▶ Problems and tasks
[1] Decide whether each statement below agrees with the introduction on KCNJ6 and opioid response, answering yes or no and quoting the words of the text that settle it: (a) KCNJ6 encodes the channel also known as GIRK2 or Kir3.2; (b) every study has found the G allele of A1032G linked to higher opioid requirements; (c) in opioid substitution therapy, higher methadone dose requirements were linked to homozygous carriers of the G allele.
[2] From the introduction on KCNJ6 and opioid response, list every clinical setting in which the text reports that the A1032G (rs2070995) polymorphism was linked to opioid or methadone requirements.

▶ Page excerpt

--

Introduction

Cancers are among the leading causes of morbidity and mortality worldwide, and pain is the most debilitating symptom associated with cancer that can significantly impact quality of life1. Opioids are the therapeutic agents of choice to manage moderate to severe pain in patients with cancer in end-of-life2, however the unpredictable inter-individual response to opioid therapy remains a challenge for clinicians1. Pharmacogenetics has been shown to be a promising approach to tailor treatment to an individual’s genetic profile as cancer patients with a more favourable genetic background have been shown to respond better to opioids with a lower dose and fewer side effects3,4.

The KCNJ6 gene has been shown to be a promising target for investigating the genetic factors that contribute to pain and analgesia response5. KCNJ6 encodes for potassium inwardly rectifying channels, subfamily J, member 6 (GIRK2, Kir3.2). G-protein coupled inwardly rectifying potassium (GIRK) channels are activated by heterotrimeric Gi/o proteins after stimulation of opioid receptors by endogenous or exogenous opioids. This causes an efflux of potassium ions which hyperpolarize the membrane potential and dampen neuronal excitability thus limiting nociceptive transmission6. Due to the crucial function of GIRK channels in the therapeutic effect of opioids, it has been suggested that future analgesic agents may be developed to directly target GIRK channels7,8,9.

Genetic variation in the KCNJ6 gene has been shown to influence opioid response5, where the G allele of the A1032G (rs2070995) polymorphism was associated with increased opioid requirements in postoperative pain10 and chronic pain11, however not all studies have shown this association12,13. In opioid substitution therapy for former heroin addicts, increased methadone dose requirements and reduced withdrawal effects were associated with homozygous carriers of the A allele11.

--

▶ Data extract
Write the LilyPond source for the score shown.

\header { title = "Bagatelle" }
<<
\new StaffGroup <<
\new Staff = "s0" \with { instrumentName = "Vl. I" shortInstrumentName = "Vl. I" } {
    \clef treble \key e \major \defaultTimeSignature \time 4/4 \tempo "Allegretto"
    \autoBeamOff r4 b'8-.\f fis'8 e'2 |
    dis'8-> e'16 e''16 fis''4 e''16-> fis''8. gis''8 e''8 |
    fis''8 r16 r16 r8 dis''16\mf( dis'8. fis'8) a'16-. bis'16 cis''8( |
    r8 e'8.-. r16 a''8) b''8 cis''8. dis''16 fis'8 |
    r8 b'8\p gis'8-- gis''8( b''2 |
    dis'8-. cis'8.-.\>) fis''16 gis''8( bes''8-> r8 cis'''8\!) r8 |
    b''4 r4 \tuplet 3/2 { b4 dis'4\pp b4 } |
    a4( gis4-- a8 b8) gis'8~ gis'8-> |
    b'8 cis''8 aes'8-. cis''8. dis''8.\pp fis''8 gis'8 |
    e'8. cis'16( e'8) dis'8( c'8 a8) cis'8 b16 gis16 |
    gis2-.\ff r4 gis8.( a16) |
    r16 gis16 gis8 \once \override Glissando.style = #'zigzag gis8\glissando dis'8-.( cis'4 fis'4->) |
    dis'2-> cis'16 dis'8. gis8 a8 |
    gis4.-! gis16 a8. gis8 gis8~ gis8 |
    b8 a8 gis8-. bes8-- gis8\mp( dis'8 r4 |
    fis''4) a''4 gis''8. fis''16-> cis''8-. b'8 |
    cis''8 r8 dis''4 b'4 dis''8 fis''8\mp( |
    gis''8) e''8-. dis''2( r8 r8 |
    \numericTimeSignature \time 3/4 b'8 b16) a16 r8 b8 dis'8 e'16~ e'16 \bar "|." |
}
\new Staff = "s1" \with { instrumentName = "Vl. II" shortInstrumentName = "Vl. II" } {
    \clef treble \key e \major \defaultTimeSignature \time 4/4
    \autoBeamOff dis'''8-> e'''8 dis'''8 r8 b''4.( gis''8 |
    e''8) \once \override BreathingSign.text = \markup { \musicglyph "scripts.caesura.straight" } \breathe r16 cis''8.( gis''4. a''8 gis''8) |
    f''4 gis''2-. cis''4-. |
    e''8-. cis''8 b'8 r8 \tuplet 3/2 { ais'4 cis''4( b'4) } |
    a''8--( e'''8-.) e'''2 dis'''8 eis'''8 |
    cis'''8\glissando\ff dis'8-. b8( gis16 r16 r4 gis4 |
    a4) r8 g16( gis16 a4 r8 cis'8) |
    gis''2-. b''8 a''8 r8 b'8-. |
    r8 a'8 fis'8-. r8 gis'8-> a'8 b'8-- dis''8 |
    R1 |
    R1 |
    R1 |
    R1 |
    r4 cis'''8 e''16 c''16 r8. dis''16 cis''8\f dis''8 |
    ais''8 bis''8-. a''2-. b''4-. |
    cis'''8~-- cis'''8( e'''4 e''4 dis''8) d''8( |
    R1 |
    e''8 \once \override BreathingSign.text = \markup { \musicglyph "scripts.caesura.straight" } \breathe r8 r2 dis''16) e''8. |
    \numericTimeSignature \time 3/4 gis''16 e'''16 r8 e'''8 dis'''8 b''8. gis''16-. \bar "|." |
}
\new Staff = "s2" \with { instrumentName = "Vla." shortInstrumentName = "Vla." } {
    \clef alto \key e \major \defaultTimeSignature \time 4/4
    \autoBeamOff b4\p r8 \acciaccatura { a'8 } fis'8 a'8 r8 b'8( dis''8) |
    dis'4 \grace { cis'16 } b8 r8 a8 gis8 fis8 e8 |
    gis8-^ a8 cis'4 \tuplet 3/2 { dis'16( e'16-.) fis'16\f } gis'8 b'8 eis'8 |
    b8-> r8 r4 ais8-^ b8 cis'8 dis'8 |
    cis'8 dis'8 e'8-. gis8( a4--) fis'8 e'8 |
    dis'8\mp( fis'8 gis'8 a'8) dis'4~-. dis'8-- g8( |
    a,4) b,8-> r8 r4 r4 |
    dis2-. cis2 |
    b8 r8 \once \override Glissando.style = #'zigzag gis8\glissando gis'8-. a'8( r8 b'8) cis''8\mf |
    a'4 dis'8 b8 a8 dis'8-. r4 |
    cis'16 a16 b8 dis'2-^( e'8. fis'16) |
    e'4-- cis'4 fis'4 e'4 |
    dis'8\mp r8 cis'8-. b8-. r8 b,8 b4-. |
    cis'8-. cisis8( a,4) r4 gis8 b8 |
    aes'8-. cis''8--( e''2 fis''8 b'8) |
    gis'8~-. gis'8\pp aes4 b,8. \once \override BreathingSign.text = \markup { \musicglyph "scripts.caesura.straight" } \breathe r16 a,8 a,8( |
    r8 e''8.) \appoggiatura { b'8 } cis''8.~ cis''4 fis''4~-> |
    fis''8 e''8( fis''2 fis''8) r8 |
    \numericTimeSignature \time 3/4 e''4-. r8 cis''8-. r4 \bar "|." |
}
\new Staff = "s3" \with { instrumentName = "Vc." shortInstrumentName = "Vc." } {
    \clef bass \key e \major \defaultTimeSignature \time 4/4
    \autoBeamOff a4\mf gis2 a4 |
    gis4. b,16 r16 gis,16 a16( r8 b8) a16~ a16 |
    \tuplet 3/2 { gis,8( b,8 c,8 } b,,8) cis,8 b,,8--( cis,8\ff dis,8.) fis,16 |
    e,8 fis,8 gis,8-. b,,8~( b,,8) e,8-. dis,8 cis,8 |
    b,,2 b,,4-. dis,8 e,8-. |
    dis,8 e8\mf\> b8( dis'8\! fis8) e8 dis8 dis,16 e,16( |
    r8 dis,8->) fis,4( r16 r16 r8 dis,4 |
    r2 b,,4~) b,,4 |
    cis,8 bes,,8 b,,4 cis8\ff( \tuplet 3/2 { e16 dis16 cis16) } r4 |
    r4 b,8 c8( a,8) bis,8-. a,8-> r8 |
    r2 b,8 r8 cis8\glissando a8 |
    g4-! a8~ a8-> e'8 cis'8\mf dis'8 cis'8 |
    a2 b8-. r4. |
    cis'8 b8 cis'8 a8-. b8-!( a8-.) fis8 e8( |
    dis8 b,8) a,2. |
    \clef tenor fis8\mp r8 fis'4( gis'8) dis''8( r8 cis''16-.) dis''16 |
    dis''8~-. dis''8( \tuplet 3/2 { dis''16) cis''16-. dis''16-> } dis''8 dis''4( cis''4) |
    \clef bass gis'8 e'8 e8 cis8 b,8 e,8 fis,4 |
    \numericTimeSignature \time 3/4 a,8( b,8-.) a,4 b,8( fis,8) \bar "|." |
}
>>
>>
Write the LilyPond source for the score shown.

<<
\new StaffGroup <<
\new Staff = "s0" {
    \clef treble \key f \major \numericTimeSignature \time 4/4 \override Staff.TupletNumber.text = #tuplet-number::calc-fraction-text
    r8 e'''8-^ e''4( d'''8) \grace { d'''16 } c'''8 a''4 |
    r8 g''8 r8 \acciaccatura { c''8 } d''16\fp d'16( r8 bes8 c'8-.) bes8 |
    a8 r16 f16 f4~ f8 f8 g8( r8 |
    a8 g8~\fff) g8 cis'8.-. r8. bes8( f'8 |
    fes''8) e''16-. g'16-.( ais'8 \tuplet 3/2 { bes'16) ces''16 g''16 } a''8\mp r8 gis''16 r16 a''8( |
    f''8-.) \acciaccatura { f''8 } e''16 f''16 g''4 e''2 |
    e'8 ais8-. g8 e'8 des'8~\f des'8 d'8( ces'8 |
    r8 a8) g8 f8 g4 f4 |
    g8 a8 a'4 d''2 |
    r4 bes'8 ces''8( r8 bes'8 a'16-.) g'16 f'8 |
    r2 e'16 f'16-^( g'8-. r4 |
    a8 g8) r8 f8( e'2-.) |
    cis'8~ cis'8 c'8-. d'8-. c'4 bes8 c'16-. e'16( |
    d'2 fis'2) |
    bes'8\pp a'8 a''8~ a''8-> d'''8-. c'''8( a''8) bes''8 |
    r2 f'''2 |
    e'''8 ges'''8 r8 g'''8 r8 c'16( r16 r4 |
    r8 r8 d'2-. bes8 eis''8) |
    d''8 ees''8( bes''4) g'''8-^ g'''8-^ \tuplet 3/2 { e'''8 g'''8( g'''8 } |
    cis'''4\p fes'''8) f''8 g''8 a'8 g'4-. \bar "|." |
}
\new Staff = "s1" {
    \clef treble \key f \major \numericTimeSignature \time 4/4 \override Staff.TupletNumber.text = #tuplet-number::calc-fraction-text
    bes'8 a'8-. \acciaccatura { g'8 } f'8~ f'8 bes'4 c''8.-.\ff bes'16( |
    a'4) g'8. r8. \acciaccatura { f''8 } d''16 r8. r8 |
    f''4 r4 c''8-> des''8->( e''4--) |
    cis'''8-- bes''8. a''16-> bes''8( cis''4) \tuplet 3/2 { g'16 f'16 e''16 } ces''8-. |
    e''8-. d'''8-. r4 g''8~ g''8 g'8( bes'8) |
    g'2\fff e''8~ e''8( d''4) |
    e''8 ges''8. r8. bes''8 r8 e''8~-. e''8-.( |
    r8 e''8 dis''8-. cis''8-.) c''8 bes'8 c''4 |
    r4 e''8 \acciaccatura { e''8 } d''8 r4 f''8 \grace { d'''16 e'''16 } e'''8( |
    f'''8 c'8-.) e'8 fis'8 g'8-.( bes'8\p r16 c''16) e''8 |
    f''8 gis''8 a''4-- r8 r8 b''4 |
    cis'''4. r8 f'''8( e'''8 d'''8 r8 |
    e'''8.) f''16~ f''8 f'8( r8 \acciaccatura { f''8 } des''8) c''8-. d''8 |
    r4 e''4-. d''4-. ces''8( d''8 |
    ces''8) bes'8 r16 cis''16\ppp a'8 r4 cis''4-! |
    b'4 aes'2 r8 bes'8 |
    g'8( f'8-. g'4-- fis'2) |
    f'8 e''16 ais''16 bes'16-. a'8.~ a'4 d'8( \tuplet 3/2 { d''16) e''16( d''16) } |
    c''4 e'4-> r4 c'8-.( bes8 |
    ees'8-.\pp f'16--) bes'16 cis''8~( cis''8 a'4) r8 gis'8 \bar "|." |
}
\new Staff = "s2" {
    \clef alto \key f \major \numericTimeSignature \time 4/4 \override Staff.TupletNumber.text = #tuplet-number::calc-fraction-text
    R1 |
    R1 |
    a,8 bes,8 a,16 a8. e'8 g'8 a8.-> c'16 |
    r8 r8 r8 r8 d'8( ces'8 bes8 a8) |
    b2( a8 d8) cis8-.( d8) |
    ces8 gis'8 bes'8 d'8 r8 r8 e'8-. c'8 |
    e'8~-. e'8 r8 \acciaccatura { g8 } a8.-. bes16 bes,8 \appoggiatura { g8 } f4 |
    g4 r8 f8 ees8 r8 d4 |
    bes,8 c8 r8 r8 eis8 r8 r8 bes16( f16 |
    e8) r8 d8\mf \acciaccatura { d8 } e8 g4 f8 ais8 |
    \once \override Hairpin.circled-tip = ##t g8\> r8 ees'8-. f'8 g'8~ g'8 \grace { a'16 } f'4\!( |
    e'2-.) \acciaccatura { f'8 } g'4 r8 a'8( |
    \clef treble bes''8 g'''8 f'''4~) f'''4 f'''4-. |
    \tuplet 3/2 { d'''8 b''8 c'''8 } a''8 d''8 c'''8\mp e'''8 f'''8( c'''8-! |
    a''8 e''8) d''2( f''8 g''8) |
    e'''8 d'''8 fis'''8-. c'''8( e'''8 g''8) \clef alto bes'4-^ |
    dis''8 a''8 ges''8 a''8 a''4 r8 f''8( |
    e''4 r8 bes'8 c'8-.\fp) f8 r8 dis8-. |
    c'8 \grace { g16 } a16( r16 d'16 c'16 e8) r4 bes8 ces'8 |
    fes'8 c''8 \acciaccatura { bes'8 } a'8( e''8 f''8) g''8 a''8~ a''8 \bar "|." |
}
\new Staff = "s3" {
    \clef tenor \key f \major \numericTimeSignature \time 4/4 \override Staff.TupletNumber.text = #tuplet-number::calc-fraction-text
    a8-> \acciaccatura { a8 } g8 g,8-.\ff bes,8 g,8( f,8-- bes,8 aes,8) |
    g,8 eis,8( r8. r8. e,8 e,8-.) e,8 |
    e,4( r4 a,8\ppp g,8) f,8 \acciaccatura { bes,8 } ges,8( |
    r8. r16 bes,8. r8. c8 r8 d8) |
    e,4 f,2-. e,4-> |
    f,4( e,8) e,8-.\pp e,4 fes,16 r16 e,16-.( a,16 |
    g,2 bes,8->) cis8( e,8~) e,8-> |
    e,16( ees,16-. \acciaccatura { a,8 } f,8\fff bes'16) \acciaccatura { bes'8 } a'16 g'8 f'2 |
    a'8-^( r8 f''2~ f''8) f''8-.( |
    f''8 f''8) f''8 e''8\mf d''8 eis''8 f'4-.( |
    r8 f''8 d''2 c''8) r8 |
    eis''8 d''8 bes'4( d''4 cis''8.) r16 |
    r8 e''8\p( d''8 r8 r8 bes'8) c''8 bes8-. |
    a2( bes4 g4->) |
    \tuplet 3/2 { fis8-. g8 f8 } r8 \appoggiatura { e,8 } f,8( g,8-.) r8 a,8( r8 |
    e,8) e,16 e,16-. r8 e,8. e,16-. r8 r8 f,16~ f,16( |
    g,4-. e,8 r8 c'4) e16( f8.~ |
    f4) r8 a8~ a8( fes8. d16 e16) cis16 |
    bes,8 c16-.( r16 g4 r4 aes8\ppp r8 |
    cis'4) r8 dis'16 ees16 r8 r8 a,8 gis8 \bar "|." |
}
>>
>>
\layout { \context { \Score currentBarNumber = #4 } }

--

▶ Results by task
[1]
(a) Yes: "KCNJ6 encodes for potassium inwardly rectifying channels, subfamily J, member 6 (GIRK2, Kir3.2)"
(b) No: "not all studies have shown this association"
(c) No: "were associated with homozygous carriers of the A allele"

[2]
postoperative pain
chronic pain
opioid substitution therapy for former heroin addicts